> _Text block_:

:::::

The fact that Ministers have special advisers is not a new phenomenon. They date back at least to the days of Gladstone and Disraeli. According to Lord Blake's biography, when Disraeli brought his private secretary, Montague Corry, into Downing Street, he was described by one protesting Cabinet Minister as the "in fact Prime Minister". That is a foretaste of the protests which have been made about the status and considerable power and influence of Alastair Campbell more than 100 years later. Lloyd George appointed temporary ministerial advisers. In 1974 Harold Wilson authorised the appointment of up to 30, including a new No. 10 Policy Unit. He defined them as advisers to Ministers in the development of government policy and its effective presentation. With the complexity of modern Government, the intrusiveness of modern communications and the demand for instant answers by the media, the existence of special political advisers is undoubtedly a necessity, not only here, but in most democratic governments.

:::::

> _Stored data_:
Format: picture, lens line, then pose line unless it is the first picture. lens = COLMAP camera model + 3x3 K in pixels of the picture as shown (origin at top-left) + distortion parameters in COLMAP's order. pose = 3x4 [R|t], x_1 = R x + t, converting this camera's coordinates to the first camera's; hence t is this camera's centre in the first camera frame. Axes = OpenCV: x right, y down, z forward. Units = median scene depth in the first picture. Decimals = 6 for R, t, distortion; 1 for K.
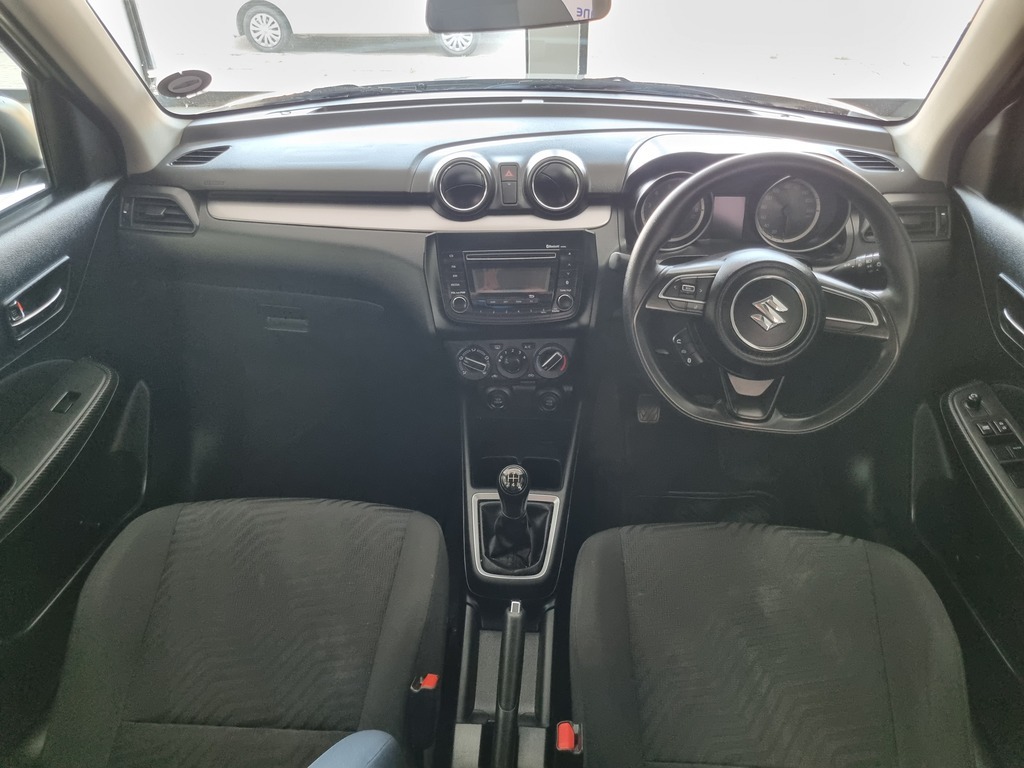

:::::

> _Description of the task_:
Continue the passage on ministers' special advisers, picking up right after its last sentence.

> _Response to this exercise_:
However, in the United Kingdom we have another almost unique asset: a wholly independent nonpolitical Civil Service which has attracted over many years the finest of graduates from our best universities. I do not think that it is too great an exaggeration to describe them as the Rolls-Royce of our system. But they should not be abused, as I believe has clearly been the case as regards the Dome. Will the Minister reply to the question asked by my noble friend Lord Mackay of Ardbrecknish today? It is a simple question. Did Michael Connor, the accounting officer for the Millennium Commissioners, request a formal letter of direction from the Minister, Chris Smith, before agreeing to the latest £29 million; and did Chris Smith order his Permanent Secretary, Robin Young, to write such a letter?

The existence of special advisers with the duties described by Harold Wilson as, advisers to Ministers on policy and presentation", is. I believe, a necessary safeguard against the independence of senior civil servants being compromised. However, the fact is that the advisers themselves are usurping and undermining the functions of the Civil Service.

In another place, the Prime Minister boasted that his official spokesman—a job normally performed by a civil servant—does an effective job in attacking the Conservatives. The strategic communications unit and a research and intelligence unit with a staff of 11 between them report to Mr Campbell. We all recall the speed with which the Government, as soon as they came to power, dispensed with the services of 16 out of the 18 long-standing, established departmental press officers, replacing them, one assumes, with others perhaps more sympathetic to the Government and thereby undermining the neutral Government Information Service.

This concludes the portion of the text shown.